- [EXTRACTED INFORMATION]:
--------------------------------
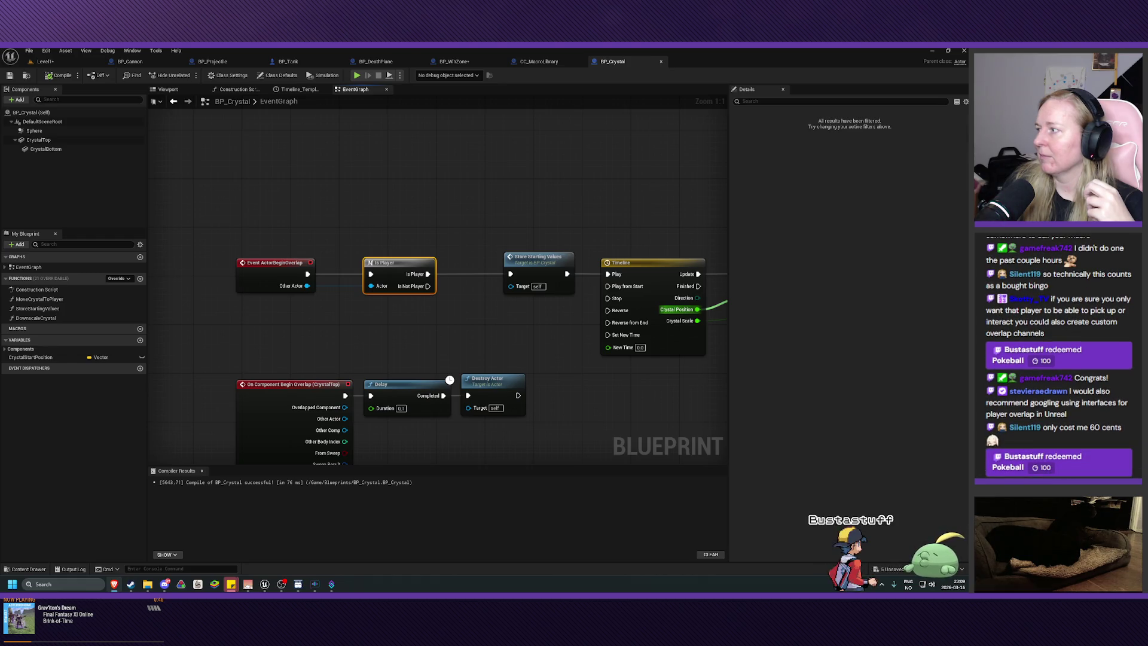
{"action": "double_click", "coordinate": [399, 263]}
--------------------------------
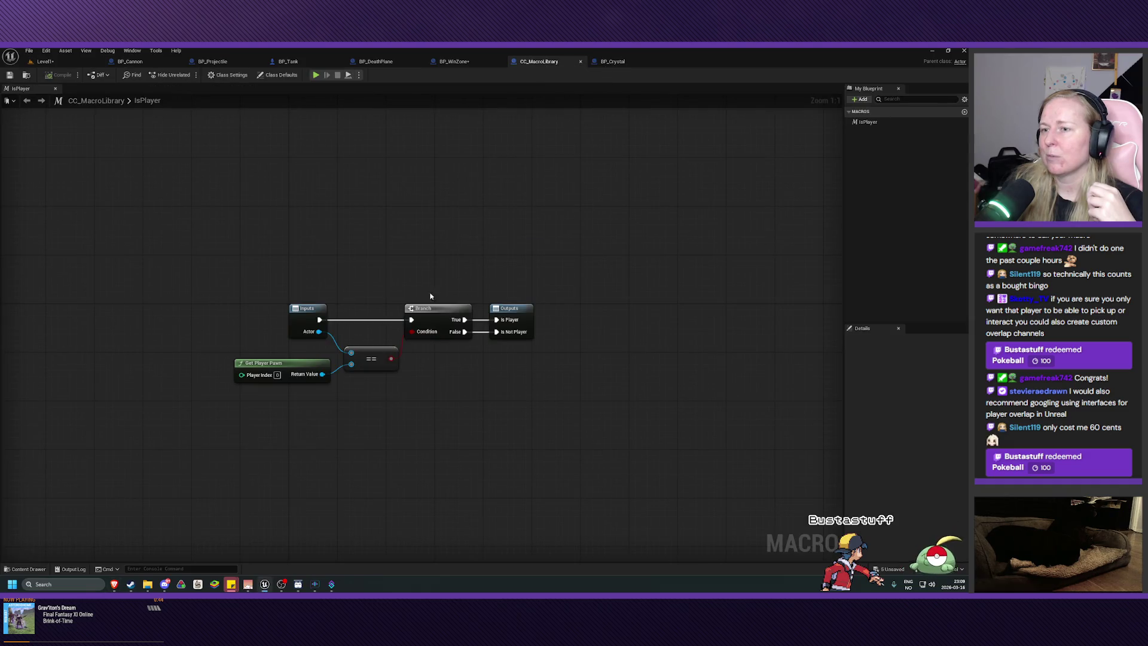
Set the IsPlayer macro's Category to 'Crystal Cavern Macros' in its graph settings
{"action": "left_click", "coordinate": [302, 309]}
--------------------------------
- [WHAT TO PRODUCE]: Only the number should be given: the count of lines in the entries that contain the string "coordinate".

- [ANSWER SPACE]: 2